### RECORDS FOR THE TASK

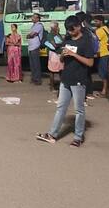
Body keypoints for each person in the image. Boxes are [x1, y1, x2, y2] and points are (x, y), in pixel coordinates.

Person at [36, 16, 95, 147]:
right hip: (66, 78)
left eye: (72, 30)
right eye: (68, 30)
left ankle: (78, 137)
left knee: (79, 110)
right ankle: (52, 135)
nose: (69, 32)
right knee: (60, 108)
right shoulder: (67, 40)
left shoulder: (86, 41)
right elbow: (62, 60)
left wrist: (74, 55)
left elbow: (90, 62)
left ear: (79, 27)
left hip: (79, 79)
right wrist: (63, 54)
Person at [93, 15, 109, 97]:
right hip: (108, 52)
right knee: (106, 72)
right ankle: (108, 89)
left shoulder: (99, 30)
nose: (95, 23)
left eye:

######
### RECORDS FOR THE TASK

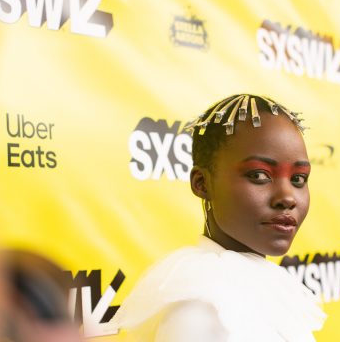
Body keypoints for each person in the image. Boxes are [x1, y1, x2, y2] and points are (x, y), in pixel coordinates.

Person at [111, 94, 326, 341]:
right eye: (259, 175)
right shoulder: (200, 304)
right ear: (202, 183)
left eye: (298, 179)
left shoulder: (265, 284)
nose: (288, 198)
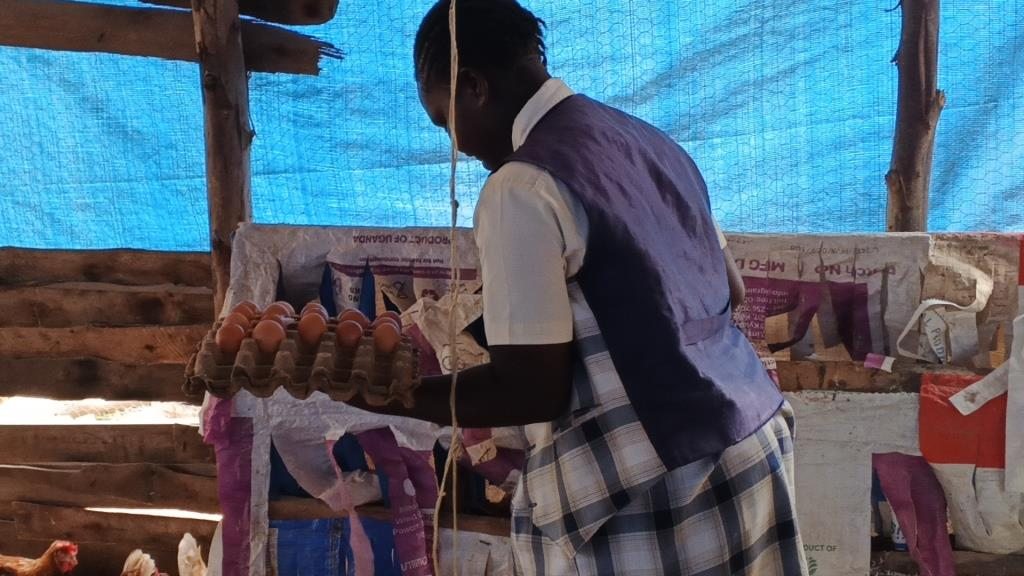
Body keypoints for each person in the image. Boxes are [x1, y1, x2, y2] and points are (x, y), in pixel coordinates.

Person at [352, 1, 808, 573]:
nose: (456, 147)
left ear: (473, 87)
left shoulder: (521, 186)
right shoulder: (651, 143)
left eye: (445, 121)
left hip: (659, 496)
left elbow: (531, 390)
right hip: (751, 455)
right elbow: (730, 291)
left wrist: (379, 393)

######

#### [WHAT NEEDS TO BE DONE]
In the entries above, the lines between the one holding "left eye: (445, 121)" and the one holding "left wrist: (379, 393)", inclusive, are to be printed exactly as written, and those alone.

#### [WORKED SOLUTION]
left eye: (445, 121)
left hip: (659, 496)
left elbow: (531, 390)
right hip: (751, 455)
right elbow: (730, 291)
left wrist: (379, 393)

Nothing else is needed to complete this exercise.